• [Data for this task]
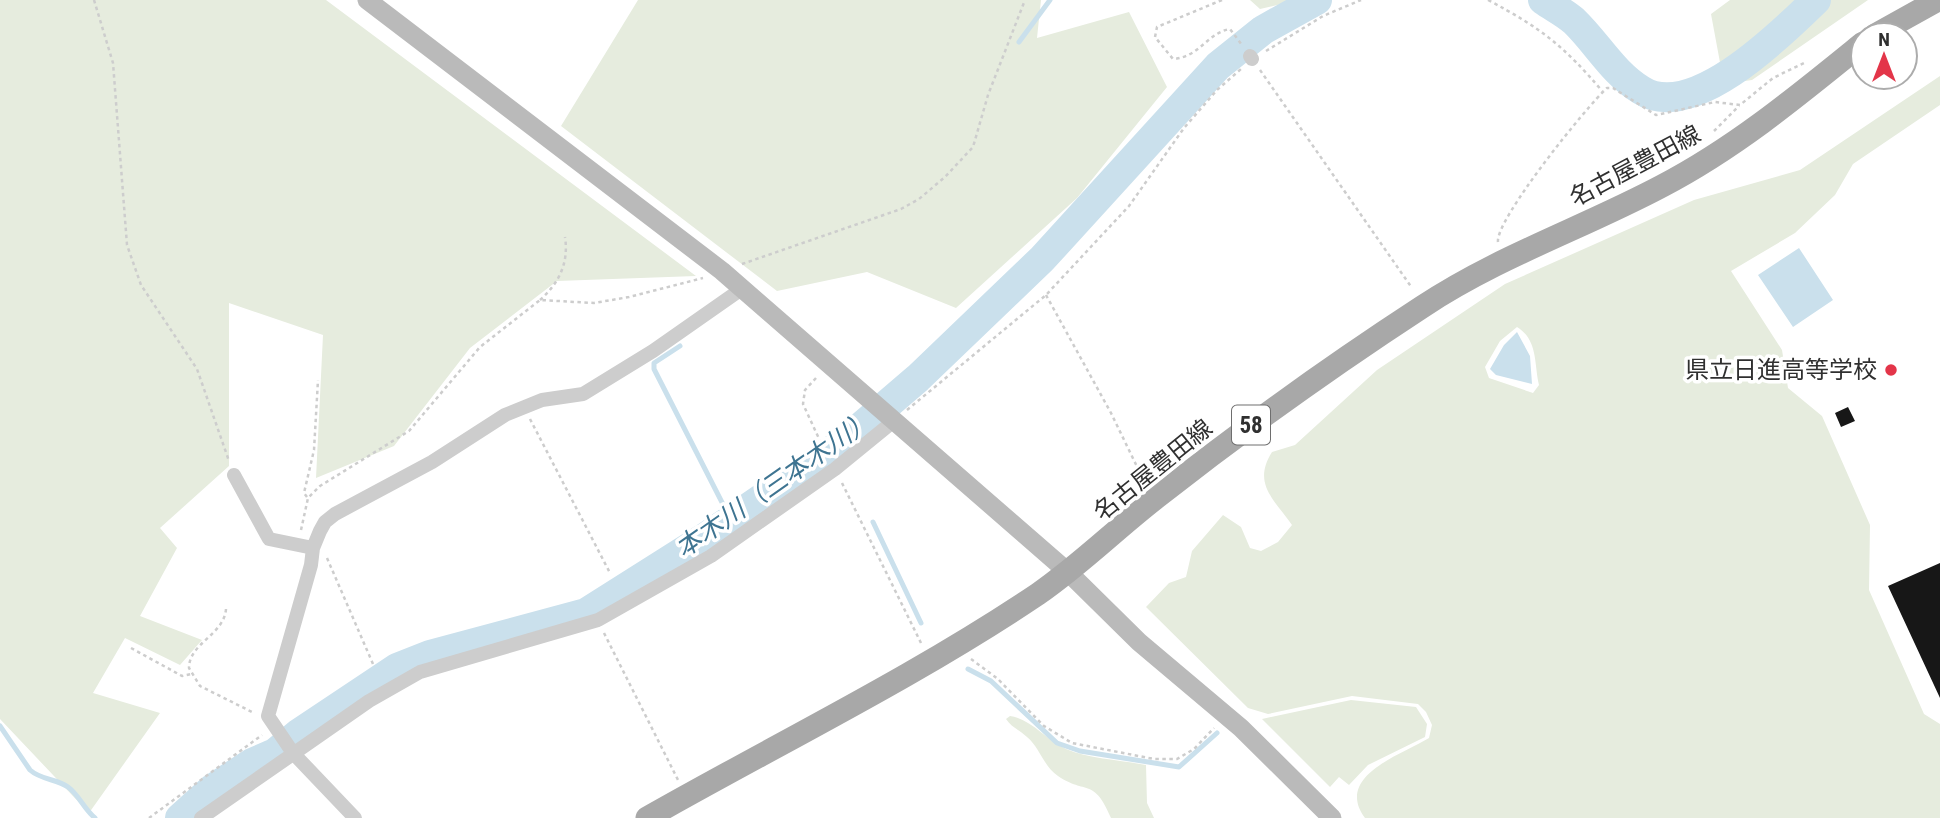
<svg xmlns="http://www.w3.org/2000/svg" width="1940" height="818" viewBox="0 0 1940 818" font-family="'Roboto Condensed','Noto Sans JP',sans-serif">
<rect width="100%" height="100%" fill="#fff"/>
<!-- green -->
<path fill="#e6ecde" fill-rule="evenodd" d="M0 0H326L696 276 557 281 470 348 394 446 316 478 323 335 229 303V466L160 528 177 548 140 616 202 640 180 665 125 638 93 693 160 713 89 813 0 719Z
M638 0H1041L1037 38 1129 12 1167 87 1077 198 956 308 867 272 777 291 561 126Z
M1250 0H1298L1260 9Z
M1730 0H1868L1752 80 1724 84 1711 14Z
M1940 76V105L1853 164 1835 195 1795 233 1731 271 1782 350 1788 388 1822 416 1870 525 1869 590 1924 714 1940 724V818H1365C1334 776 1401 755 1429 738L1432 725 1426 712 1418 704 1352 696 1268 714 1248 708 1146 607 1169 583 1186 577 1192 551 1223 515 1241 527 1250 548 1261 551 1278 542 1292 525C1274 499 1252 484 1272 452L1295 445 1377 370 1505 284 1694 200 1800 170ZM1517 327C1538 340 1534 363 1539 385L1533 393 1489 378 1485 367 1500 341Z
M1351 700 1416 707 1427 724 1425 737 1368 765 1349 785 1339 777 1330 787 1262 719Z
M1010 716C1031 719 1046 740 1066 749 1090 759 1121 760 1146 765L1147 803 1154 818H1111C1094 777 1086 795 1058 776 1044 767 1040 748 1027 737 1020 730 1012 728 1006 719Z"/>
<!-- water -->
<path fill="#cae0ec" d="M1799 248 1833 300 1793 327 1758 275Z
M1517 332 1530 356 1532 384 1496 375 1490 369 1504 345Z"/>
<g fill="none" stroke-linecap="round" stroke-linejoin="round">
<!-- stream -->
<path stroke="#cae0ec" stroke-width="5" d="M1019 42 1050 0
M680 346 654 363V369L731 520
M873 522 921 623
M968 669 991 681 1057 743 1080 751 1179 767 1217 733
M0 726 30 770C41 780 57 779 68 787 79 795 84 809 95 818"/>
<!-- river -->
<path stroke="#cae0ec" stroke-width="30" d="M1543 0C1553 7 1565 13 1574 21 1597 43 1613 73 1641 90 1692 123 1781 34 1816 0
M180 818 212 789 252 763 275 753 298 734 397 668 430 655 586 613 703 539 841 444 918 378 1042 259 1218 66 1263 30 1317 0"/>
</g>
<!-- building -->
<path fill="#171717" d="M1848 407 1855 421 1841 427 1835 413Z
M1940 563V698L1888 586Z"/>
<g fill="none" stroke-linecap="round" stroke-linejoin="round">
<!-- path -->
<path stroke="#cdcdcd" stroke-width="2.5" stroke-dasharray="3.5 3.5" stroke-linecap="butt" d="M94 0 113 63 127 245 141 285 197 369 229 461
M1222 0 1157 27 1155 37 1173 59C1200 57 1207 33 1230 29L1242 45
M1488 0C1541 28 1564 46 1603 92
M1266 51 1323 16 1361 0
M1260 70 1412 288
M1714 131 1739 106
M1498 242C1495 220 1587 106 1607 88H1613L1656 115 1715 102 1740 105 1773 78 1806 62
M742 264 901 209 919 199 945 177 973 147 988 95 1025 0
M1046 295 1111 413 1144 481
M540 300C559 283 569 263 565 237
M816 378 805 390 803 404 827 456
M907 410 1046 295 1129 206 1184 128 1217 90 1241 69
M530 419 610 573
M842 483 921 643
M307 497 304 493 314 450 318 380
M301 530 308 498 320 486 409 431 480 347 540 300 594 303 629 297 703 278
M327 558 373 664
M226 609C224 635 189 643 189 668L200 686 254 713
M604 633 678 780
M131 648 182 676 191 674
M971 659 998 679 1044 726 1072 743 1154 759H1177L1194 749 1214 728
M149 818 262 735"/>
<!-- street -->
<path stroke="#cdcdcd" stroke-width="14" d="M1250 56 1252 59
M234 475 269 539 313 548
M201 818 369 701 420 672 598 620 711 556 835 469 895 420
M355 818 293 753 268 716 311 565 313 548 320 531 325 522 335 514 432 462 505 415 542 400 583 394 653 351 743 288"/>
<!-- secondary -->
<path stroke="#bababa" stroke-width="19" d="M367 0 722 271 1069 573 1139 642 1241 728 1332 818"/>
<!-- primary -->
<path stroke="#a8a8a8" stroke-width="23" d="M1875 35 1938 0
M647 818C777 744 913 678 1038 594 1080 565 1116 529 1156 498 1242 430 1330 367 1422 307 1497 257 1583 228 1662 186 1735 148 1799 95 1863 43"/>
</g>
<!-- markers -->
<circle fill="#e33549" stroke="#fff" stroke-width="2.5" cx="1891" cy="370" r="7"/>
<g text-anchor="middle" stroke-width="7" stroke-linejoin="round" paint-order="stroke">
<!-- shield labels -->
<rect fill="#fff" stroke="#6e6e6e" stroke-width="2" x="1232" y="405.5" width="38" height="39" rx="5"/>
<g font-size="23" font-weight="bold" fill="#303030">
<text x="1251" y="433">58</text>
</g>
<!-- street labels -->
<g font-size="24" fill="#303030" stroke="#fff">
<text transform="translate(1635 166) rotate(-28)" y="8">名古屋豊田線</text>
<text transform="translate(1153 470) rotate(-39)" y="8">名古屋豊田線</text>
</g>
<!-- poi labels -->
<g font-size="24" fill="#303030" stroke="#fff" text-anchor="end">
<text x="1877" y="378">県立日進高等学校</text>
</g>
<!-- water labels -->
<g font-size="26" font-style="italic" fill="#3e7491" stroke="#fff">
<text transform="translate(774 484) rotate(-35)" y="9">本木川（三本木川）</text>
</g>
</g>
<!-- north arrow -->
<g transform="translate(1884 56)"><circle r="33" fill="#ffffff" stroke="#acacac" stroke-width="2"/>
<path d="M0-5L12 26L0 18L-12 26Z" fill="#e33549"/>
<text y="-10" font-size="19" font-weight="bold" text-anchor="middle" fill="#303030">N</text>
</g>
</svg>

• [Problem statement]
A verbatim printout of the entries above is expected, free of pictures.

• [Result of the task]
<svg xmlns="http://www.w3.org/2000/svg" width="1940" height="818" viewBox="0 0 1940 818" font-family="'Roboto Condensed','Noto Sans JP',sans-serif">
<rect width="100%" height="100%" fill="#fff"/>
<!-- green -->
<path fill="#e6ecde" fill-rule="evenodd" d="M0 0H326L696 276 557 281 470 348 394 446 316 478 323 335 229 303V466L160 528 177 548 140 616 202 640 180 665 125 638 93 693 160 713 89 813 0 719Z
M638 0H1041L1037 38 1129 12 1167 87 1077 198 956 308 867 272 777 291 561 126Z
M1250 0H1298L1260 9Z
M1730 0H1868L1752 80 1724 84 1711 14Z
M1940 76V105L1853 164 1835 195 1795 233 1731 271 1782 350 1788 388 1822 416 1870 525 1869 590 1924 714 1940 724V818H1365C1334 776 1401 755 1429 738L1432 725 1426 712 1418 704 1352 696 1268 714 1248 708 1146 607 1169 583 1186 577 1192 551 1223 515 1241 527 1250 548 1261 551 1278 542 1292 525C1274 499 1252 484 1272 452L1295 445 1377 370 1505 284 1694 200 1800 170ZM1517 327C1538 340 1534 363 1539 385L1533 393 1489 378 1485 367 1500 341Z
M1351 700 1416 707 1427 724 1425 737 1368 765 1349 785 1339 777 1330 787 1262 719Z
M1010 716C1031 719 1046 740 1066 749 1090 759 1121 760 1146 765L1147 803 1154 818H1111C1094 777 1086 795 1058 776 1044 767 1040 748 1027 737 1020 730 1012 728 1006 719Z"/>
<!-- water -->
<path fill="#cae0ec" d="M1799 248 1833 300 1793 327 1758 275Z
M1517 332 1530 356 1532 384 1496 375 1490 369 1504 345Z"/>
<g fill="none" stroke-linecap="round" stroke-linejoin="round">
<!-- stream -->
<path stroke="#cae0ec" stroke-width="5" d="M1019 42 1050 0
M680 346 654 363V369L731 520
M873 522 921 623
M968 669 991 681 1057 743 1080 751 1179 767 1217 733
M0 726 30 770C41 780 57 779 68 787 79 795 84 809 95 818"/>
<!-- river -->
<path stroke="#cae0ec" stroke-width="30" d="M1543 0C1553 7 1565 13 1574 21 1597 43 1613 73 1641 90 1692 123 1781 34 1816 0
M180 818 212 789 252 763 275 753 298 734 397 668 430 655 586 613 703 539 841 444 918 378 1042 259 1218 66 1263 30 1317 0"/>
</g>
<!-- building -->
<path fill="#171717" d="M1848 407 1855 421 1841 427 1835 413Z
M1940 563V698L1888 586Z"/>
<g fill="none" stroke-linecap="round" stroke-linejoin="round">
<!-- path -->
<path stroke="#cdcdcd" stroke-width="2.5" stroke-dasharray="3.5 3.5" stroke-linecap="butt" d="M94 0 113 63 127 245 141 285 197 369 229 461
M1222 0 1157 27 1155 37 1173 59C1200 57 1207 33 1230 29L1242 45
M1488 0C1541 28 1564 46 1603 92
M1266 51 1323 16 1361 0
M1260 70 1412 288
M1714 131 1739 106
M1498 242C1495 220 1587 106 1607 88H1613L1656 115 1715 102 1740 105 1773 78 1806 62
M742 264 901 209 919 199 945 177 973 147 988 95 1025 0
M1046 295 1111 413 1144 481
M540 300C559 283 569 263 565 237
M816 378 805 390 803 404 827 456
M907 410 1046 295 1129 206 1184 128 1217 90 1241 69
M530 419 610 573
M842 483 921 643
M307 497 304 493 314 450 318 380
M301 530 308 498 320 486 409 431 480 347 540 300 594 303 629 297 703 278
M327 558 373 664
M226 609C224 635 189 643 189 668L200 686 254 713
M604 633 678 780
M131 648 182 676 191 674
M971 659 998 679 1044 726 1072 743 1154 759H1177L1194 749 1214 728
M149 818 262 735"/>
<!-- street -->
<path stroke="#cdcdcd" stroke-width="14" d="M1250 56 1252 59
M234 475 269 539 313 548
M201 818 369 701 420 672 598 620 711 556 835 469 895 420
M355 818 293 753 268 716 311 565 313 548 320 531 325 522 335 514 432 462 505 415 542 400 583 394 653 351 743 288"/>
<!-- secondary -->
<path stroke="#bababa" stroke-width="19" d="M367 0 722 271 1069 573 1139 642 1241 728 1332 818"/>
<!-- primary -->
<path stroke="#a8a8a8" stroke-width="23" d="M1875 35 1938 0
M647 818C777 744 913 678 1038 594 1080 565 1116 529 1156 498 1242 430 1330 367 1422 307 1497 257 1583 228 1662 186 1735 148 1799 95 1863 43"/>
</g>
<!-- markers -->
<circle fill="#e33549" stroke="#fff" stroke-width="2.5" cx="1891" cy="370" r="7"/>
<g text-anchor="middle" stroke-width="7" stroke-linejoin="round" paint-order="stroke">
<!-- shield labels -->
<rect fill="#fff" stroke="#6e6e6e" stroke-width="2" x="1232" y="405.5" width="38" height="39" rx="5"/>
<g font-size="23" font-weight="bold" fill="#303030">
<text x="1251" y="433">58</text>
</g>
<!-- street labels -->
<g font-size="24" fill="#303030" stroke="#fff">
<text transform="translate(1635 166) rotate(-28)" y="8">名古屋豊田線</text>
<text transform="translate(1153 470) rotate(-39)" y="8">名古屋豊田線</text>
</g>
<!-- poi labels -->
<g font-size="24" fill="#303030" stroke="#fff" text-anchor="end">
<text x="1877" y="378">県立日進高等学校</text>
</g>
<!-- water labels -->
<g font-size="26" font-style="italic" fill="#3e7491" stroke="#fff">
<text transform="translate(774 484) rotate(-35)" y="9">本木川（三本木川）</text>
</g>
</g>
<!-- north arrow -->
<g transform="translate(1884 56)"><circle r="33" fill="#ffffff" stroke="#acacac" stroke-width="2"/>
<path d="M0-5L12 26L0 18L-12 26Z" fill="#e33549"/>
<text y="-10" font-size="19" font-weight="bold" text-anchor="middle" fill="#303030">N</text>
</g>
</svg>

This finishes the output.